Saw the Coen Brothers’ No Country for Old Men. Need to see it again, because on the first pass I only half understood it. But I’m pretty sure it’s brilliant.
I know for certain it’s haunting, and I suspect that was by design.
(If you haven’t seen the movie and plan to, you may want to skip this post, because I’m going to spill all kinds of information as I try to make sense out of it. But please come back after you’ve seen it and tell me how you parsed it, because this is the kind of movie you want to spend long hours dissecting with friends before you dive in to see again. And again.)
Anton Chigurh, the psychopath with the pneumatic cattle gun played by Javier Bardem who drives so much of the action in the film, has a curious trait that I wouldn’t have thought to name if Mr. Hoo hadn’t raised the question on the way home, namely: “Why did he kill off the two corporate guys early in the film? I didn’t get that.” The two corporate fellows who, it appears, brought in Chigurh to track down poor old Llewelyn Moss, Josh Brolin’s character, the welder who, while hunting, stumbles by chance upon a drug deal gone bad, and traces, through careful inference, two million dollars -- under a tree, on a far ridge -- that was no longer needed by the dead man holding it.
Yeah. Doesn’t immediately make sense. But as the movie unfolds it appears there’s an logic baked in: Chigurh obliterates anyone who sees him in his official capacity. The corporate guys were dispatched to get him started on the trail, therefore... Too simplistic a syllogism maybe, but hear me out. Tommy Lee Jone’s character, Bell, who holds down the moral center of the film, refers to him as a “ghost”, and we hear passing reference to his immateriality as the story spools out.

> [MATERIAL SUPPLIED]:
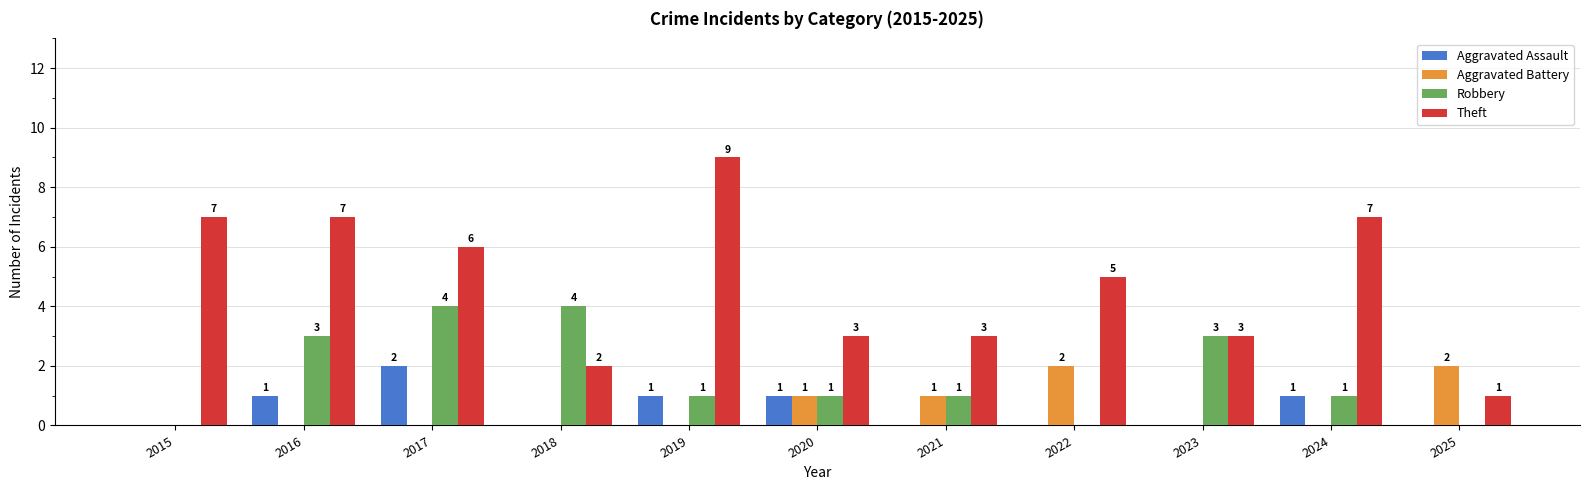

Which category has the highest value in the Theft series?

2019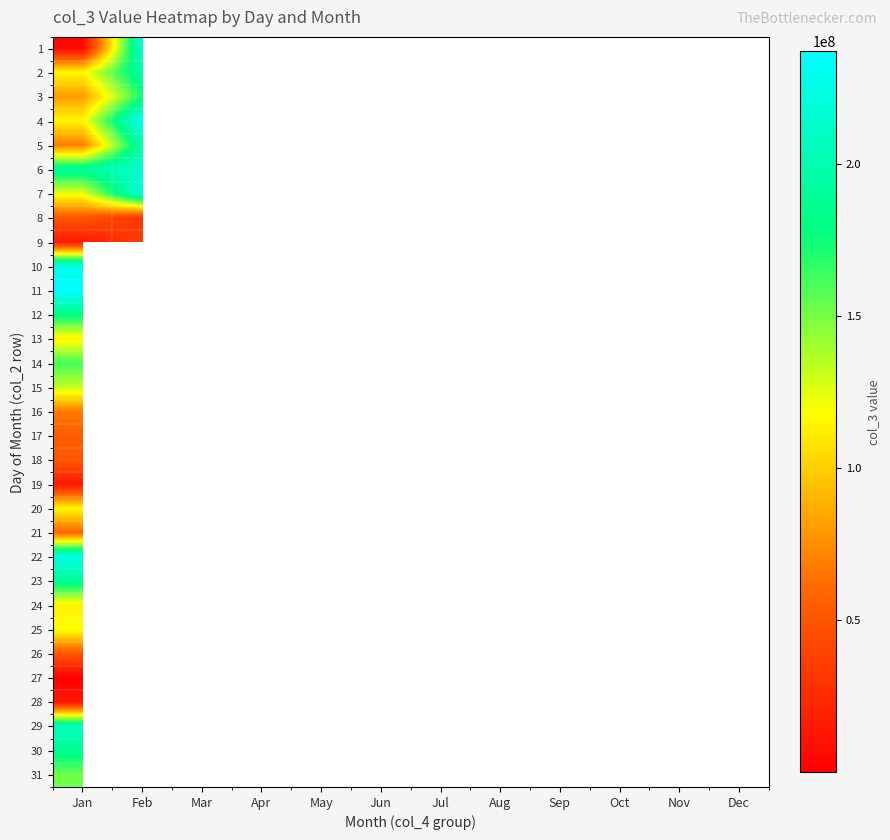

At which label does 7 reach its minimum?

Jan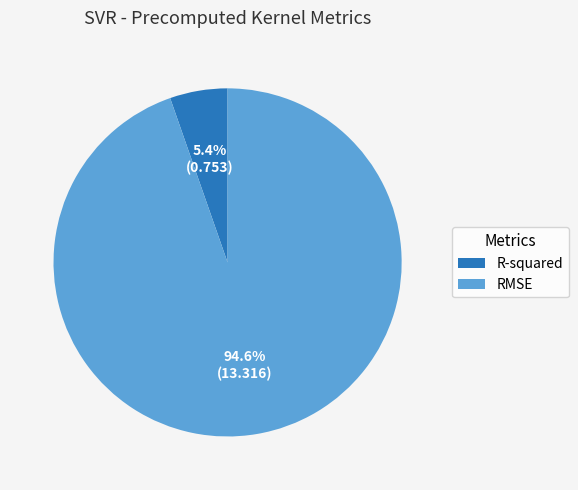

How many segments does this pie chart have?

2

> [ACTION ITEM A]: Set down the passage of the film post from "Saw the Coen" to "again. And again.)" word for word.
> [ACTION ITEM B]: List every character from the film No Country for Old Men whom the post names.
> [ACTION ITEM C]: Write the next part of the post about No Country for Old Men, starting after its last sentence.
The listing has nothing to do with the post about No Country for Old Men.

> [RESPONSE BOX A]:
Saw the Coen Brothers’ No Country for Old Men. Need to see it again, because on the first pass I only half understood it. But I’m pretty sure it’s brilliant.
I know for certain it’s haunting, and I suspect that was by design.
(If you haven’t seen the movie and plan to, you may want to skip this post, because I’m going to spill all kinds of information as I try to make sense out of it. But please come back after you’ve seen it and tell me how you parsed it, because this is the kind of movie you want to spend long hours dissecting with friends before you dive in to see again. And again.)

> [RESPONSE BOX B]:
Anton Chigurh
Llewelyn Moss
Bell

> [RESPONSE BOX C]:
“You saw him and you’re still alive?” Woody Harrelson’s Carson Wells asks Llewelyn. And while Llewelyn claims so, it’s not entirely true: he heard Chigurh’s approach, saw the shadows of his feet under the door, his ghostly reflection in the glass. Never do they face each other square on the way gunslingers oughta. Not even at the end do we see the moment of their confrontation: we only see the remains. (Although Wells himself reports having seen Chigurh the previous November, by the movie’s end Wells too is dead.)
“Are you going to kill me?” asks the Accountant, after Chigurh has obliterated the corporate guy who was the boss of the other corporate guys, and Chigurh asks him, while full on facing him: “I don’t know: did you see me?”
And finally: “You didn’t see me,” states Chigurh, as he pays off the boys on bikes who assist him after he’s been sideswiped in a violent car accident at the movie’s end. These are his last words in the film, and it’s a bit startling to see that he leaves the boys standing -- he is, after all, fleeing the scene of a murder, where he obliterated a poor woman who did nothing more than wind up on the wrong side of a deal that Chigurh offered to her husband (a deal to which the husband never nearly agreed), and then fulfilled on “principle”. We learn about his principles earlier in the film -- and one’s left to wonder if we’re to assume that Chigurh is supposed to be the film’s moral center -- in an upended wild west kind of way.
Because this is a Western, after all, and even though it’s set in 1980 and drug runners have replaced cattle rustlers, the men pack shotguns, ride horseback (when they’re not driving Fords), and the overriding impulse of the film is to reign in lawlessness that has overrun its rim.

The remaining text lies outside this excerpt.